Pain Unit, Anesthesia Department, Faculty of Medicine, Tanta University, 7 Moheb street, Tanta, Egypt.
Support Care Cancer. 2019 Jun;27(6):2171-2177. doi: 10.1007/s00520-018-4469-6. Epub 2018 Oct 10.
Breakthrough pain (BTP) is a transient exacerbation of pain occurring in a patient with chronic, persistent pain. The most common type is incident pain that is mostly related to bone metastases. The oral mucosa is an attractive route for drug delivery. Sublingual fentanyl preparations are a very attractive agent in controlling attacks of BTP due to its rapid absorption through the oral mucosa. Non-steroidal anti-inflammatory drugs (NSAIDs) play a key role as a first step in treatment of cancer pain; piroxicam sublingual formulations could be a useful alternative in controlling incident pain. Our study hypothesis is to evaluate the efficacy of sublingual fentanyl versus oral piroxicam fast-dissolving tablets in patients with incident pain and its impact on functional status.
A cohort of 100 adults of both genders suffering from bone metastases. Patients were assigned to receive either sublingual fentanyl tablet (group 1) or oral piroxicam fast-dissolving tablets (group 2). The pain intensity reduction on a 0-10 visual analog scale (VAS), frequency of BTP attacks, and onset of pain relief. Secondary end points included the functional interference items of the Brief Pain Inventory (BPI).
There is no significant difference between the two groups regarding the patients' demographics. Significant decline of the VAS in each group in comparison to the pretreatment values (p = 0.001). Non-significant changes of the VAS, duration of pain attacks, and number of rescue doses in comparing both groups were measured. There was significant reduction in group 2 BPI regarding the relation with others, sleep pattern and enjoyment of life parameters at 2 and 4 weeks (p = 0.001).
Our study demonstrated that oral piroxicam fast-dissolving tablet is an analgesic alternative to sublingual fentanyl in patients with bone metastasis to control incidental BTP attacks with more favorable cost-benefit values.
爆发性疼痛(BTP)是一种慢性持续性疼痛患者中出现的短暂性疼痛加剧。

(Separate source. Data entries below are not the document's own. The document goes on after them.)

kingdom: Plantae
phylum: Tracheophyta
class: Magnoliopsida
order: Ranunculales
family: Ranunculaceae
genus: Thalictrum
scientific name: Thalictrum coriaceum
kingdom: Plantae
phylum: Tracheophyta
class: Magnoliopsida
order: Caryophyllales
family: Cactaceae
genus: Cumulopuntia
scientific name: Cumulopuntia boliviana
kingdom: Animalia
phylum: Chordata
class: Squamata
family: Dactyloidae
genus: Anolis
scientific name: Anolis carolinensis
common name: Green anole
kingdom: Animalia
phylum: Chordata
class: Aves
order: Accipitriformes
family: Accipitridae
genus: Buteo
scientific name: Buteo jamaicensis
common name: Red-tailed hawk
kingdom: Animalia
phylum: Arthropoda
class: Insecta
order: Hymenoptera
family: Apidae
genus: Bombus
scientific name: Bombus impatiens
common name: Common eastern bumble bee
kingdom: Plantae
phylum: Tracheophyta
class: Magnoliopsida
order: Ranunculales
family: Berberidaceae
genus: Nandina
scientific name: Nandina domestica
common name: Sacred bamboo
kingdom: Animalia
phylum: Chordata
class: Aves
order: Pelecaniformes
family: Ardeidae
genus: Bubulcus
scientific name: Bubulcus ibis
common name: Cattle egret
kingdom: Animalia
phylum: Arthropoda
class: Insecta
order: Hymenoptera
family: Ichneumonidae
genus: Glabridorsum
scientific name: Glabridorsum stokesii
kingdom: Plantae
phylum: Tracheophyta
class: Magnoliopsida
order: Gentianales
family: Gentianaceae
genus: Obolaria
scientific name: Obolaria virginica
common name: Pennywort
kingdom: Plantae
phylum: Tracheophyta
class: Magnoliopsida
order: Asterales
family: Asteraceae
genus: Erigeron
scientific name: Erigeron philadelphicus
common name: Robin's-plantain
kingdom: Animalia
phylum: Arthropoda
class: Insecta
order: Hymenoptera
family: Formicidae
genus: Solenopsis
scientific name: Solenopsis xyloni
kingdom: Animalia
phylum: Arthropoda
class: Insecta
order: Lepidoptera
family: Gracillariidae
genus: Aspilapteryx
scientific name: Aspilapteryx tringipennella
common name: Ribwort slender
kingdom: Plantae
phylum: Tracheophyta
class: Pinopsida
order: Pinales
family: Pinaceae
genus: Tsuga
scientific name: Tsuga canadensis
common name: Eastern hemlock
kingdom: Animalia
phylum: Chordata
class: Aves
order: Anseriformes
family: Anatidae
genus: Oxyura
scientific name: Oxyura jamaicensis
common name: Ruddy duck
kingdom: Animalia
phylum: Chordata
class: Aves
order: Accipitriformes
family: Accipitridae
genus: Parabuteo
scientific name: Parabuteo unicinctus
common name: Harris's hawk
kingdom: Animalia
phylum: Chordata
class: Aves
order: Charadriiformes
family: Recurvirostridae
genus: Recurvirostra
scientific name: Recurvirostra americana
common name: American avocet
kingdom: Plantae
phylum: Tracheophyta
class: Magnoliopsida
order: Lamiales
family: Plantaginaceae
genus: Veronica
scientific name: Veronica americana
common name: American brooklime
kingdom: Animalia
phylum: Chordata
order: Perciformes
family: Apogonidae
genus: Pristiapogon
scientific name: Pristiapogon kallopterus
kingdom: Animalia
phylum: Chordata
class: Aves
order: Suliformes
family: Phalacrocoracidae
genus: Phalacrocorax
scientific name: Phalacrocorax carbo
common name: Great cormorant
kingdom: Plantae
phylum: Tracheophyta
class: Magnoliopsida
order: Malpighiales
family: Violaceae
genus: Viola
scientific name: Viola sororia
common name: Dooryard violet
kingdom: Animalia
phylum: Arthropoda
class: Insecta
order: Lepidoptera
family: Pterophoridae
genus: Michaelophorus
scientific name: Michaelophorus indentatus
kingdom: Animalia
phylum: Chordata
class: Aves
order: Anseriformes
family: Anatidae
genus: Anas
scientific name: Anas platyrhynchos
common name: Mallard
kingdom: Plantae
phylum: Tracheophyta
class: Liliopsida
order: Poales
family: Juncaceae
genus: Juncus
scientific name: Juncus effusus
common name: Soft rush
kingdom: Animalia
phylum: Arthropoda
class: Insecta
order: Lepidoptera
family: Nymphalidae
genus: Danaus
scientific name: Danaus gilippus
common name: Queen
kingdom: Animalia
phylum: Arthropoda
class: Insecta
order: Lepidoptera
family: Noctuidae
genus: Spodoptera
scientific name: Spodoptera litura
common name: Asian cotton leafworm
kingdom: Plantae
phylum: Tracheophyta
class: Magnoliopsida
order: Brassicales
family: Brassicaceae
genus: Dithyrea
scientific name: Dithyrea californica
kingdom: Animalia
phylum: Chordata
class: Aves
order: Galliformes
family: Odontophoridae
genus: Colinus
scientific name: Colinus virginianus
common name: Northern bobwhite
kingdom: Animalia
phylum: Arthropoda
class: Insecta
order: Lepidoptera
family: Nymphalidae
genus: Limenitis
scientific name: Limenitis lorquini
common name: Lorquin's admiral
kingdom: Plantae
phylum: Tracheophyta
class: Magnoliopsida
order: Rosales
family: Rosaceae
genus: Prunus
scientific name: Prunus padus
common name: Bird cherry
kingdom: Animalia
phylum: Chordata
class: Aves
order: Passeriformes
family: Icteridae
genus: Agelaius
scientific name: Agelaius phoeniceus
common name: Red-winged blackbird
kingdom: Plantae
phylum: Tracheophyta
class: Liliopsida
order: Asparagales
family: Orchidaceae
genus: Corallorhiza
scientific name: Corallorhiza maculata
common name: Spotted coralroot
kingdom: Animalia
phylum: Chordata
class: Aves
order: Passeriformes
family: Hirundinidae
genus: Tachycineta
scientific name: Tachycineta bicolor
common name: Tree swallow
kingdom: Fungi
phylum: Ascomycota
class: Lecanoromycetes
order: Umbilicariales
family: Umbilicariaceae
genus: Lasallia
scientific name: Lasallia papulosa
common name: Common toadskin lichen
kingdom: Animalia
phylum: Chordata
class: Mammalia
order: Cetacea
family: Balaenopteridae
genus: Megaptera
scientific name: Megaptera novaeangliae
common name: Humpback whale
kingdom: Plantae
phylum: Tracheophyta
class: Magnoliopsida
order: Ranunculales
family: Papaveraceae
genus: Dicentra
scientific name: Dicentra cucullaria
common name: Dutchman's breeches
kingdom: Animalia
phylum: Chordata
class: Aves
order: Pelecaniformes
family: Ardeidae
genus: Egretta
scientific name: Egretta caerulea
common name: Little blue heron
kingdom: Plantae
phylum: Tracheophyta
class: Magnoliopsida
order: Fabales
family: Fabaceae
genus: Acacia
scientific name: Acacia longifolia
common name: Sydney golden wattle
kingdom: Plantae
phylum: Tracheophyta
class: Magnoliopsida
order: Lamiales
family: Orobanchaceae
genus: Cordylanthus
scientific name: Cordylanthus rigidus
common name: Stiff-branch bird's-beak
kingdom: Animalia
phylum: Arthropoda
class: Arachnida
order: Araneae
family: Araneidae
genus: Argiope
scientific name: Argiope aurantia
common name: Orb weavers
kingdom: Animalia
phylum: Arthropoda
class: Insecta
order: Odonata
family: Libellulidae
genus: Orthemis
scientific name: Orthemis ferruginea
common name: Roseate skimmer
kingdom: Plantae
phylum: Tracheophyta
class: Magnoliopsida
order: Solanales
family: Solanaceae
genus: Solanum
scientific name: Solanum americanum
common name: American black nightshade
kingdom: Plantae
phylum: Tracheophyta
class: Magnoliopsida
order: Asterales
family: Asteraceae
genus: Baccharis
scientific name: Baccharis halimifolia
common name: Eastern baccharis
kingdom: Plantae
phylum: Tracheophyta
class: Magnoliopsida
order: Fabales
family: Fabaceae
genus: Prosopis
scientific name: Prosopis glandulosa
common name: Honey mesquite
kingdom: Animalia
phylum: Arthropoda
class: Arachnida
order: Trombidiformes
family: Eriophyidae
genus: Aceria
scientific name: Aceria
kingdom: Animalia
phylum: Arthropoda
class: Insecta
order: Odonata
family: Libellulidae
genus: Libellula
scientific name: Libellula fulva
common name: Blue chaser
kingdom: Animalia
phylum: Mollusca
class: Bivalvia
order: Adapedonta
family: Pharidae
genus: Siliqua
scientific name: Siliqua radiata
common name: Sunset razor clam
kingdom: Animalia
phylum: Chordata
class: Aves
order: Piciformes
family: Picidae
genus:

最常见的类型是与骨转移相关的突发性疼痛。口腔黏膜是药物输送的一个有吸引力的途径。舌下芬太尼制剂因其通过口腔黏膜的快速吸收而成为控制 BTP 发作的非常有吸引力的药物。非甾体抗炎药(NSAIDs)在治疗癌症疼痛方面起着关键作用,作为第一步治疗;吡罗昔康舌下制剂可能是控制突发性疼痛的一种有用替代药物。我们的研究假设是评估舌下芬太尼与口服吡罗昔康速溶片在突发性疼痛患者中的疗效及其对功能状态的影响。
一组 100 名患有骨转移的成年男女患者。患者被分配接受舌下芬太尼片(第 1 组)或口服吡罗昔康速溶片(第 2 组)治疗。采用 0-10 视觉模拟评分(VAS)评估疼痛强度减轻程度、BTP 发作频率和疼痛缓解起效时间。次要终点包括简明疼痛量表(BPI)的功能干扰项目。
两组患者的人口统计学特征无显著差异。与治疗前相比,两组 VAS 均显著下降(p=0.001)。比较两组后,VAS、疼痛发作持续时间和解救剂量无显著变化。与其他人、睡眠模式和生活享受相关的 BPI 参数在第 2 周和第 4 周时在第 2 组中显著降低(p=0.001)。
我们的研究表明,口服吡罗昔康速溶片是控制骨转移患者突发性 BTP 发作的一种替代舌下芬太尼的镇痛药物,具有更有利的成本效益比。